── Given data ──

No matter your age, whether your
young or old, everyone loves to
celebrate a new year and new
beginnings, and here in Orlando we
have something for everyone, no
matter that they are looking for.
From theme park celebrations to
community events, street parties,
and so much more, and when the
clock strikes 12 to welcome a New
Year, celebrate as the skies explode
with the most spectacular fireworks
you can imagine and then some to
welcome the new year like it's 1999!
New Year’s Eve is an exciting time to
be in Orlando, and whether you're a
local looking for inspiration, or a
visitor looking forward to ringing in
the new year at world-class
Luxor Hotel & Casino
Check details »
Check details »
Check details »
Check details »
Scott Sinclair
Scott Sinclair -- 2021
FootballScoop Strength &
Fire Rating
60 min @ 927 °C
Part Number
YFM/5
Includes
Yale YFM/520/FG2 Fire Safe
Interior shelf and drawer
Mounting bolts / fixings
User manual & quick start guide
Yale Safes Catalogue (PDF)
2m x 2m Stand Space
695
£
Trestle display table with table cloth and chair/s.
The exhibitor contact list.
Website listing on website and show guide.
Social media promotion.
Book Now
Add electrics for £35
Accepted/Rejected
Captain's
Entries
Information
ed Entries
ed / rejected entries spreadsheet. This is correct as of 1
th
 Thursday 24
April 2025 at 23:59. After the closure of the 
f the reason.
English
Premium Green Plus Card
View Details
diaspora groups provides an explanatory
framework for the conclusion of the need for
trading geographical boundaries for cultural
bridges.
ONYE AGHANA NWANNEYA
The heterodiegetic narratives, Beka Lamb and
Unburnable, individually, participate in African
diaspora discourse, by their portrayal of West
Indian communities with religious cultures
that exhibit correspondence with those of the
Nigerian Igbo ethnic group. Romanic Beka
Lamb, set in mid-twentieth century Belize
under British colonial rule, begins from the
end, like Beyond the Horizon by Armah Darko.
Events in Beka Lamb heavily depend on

───

Problem to work on: The whole listing above should be copied out exactly.

Output for this exercise:
No matter your age, whether your
young or old, everyone loves to
celebrate a new year and new
beginnings, and here in Orlando we
have something for everyone, no
matter that they are looking for.
From theme park celebrations to
community events, street parties,
and so much more, and when the
clock strikes 12 to welcome a New
Year, celebrate as the skies explode
with the most spectacular fireworks
you can imagine and then some to
welcome the new year like it's 1999!
New Year’s Eve is an exciting time to
be in Orlando, and whether you're a
local looking for inspiration, or a
visitor looking forward to ringing in
the new year at world-class
Luxor Hotel & Casino
Check details »
Check details »
Check details »
Check details »
Scott Sinclair
Scott Sinclair -- 2021
FootballScoop Strength &
Fire Rating
60 min @ 927 °C
Part Number
YFM/5
Includes
Yale YFM/520/FG2 Fire Safe
Interior shelf and drawer
Mounting bolts / fixings
User manual & quick start guide
Yale Safes Catalogue (PDF)
2m x 2m Stand Space
695
£
Trestle display table with table cloth and chair/s.
The exhibitor contact list.
Website listing on website and show guide.
Social media promotion.
Book Now
Add electrics for £35
Accepted/Rejected
Captain's
Entries
Information
ed Entries
ed / rejected entries spreadsheet. This is correct as of 1
th
 Thursday 24
April 2025 at 23:59. After the closure of the 
f the reason.
English
Premium Green Plus Card
View Details
diaspora groups provides an explanatory
framework for the conclusion of the need for
trading geographical boundaries for cultural
bridges.
ONYE AGHANA NWANNEYA
The heterodiegetic narratives, Beka Lamb and
Unburnable, individually, participate in African
diaspora discourse, by their portrayal of West
Indian communities with religious cultures
that exhibit correspondence with those of the
Nigerian Igbo ethnic group. Romanic Beka
Lamb, set in mid-twentieth century Belize
under British colonial rule, begins from the
end, like Beyond the Horizon by Armah Darko.
Events in Beka Lamb heavily depend on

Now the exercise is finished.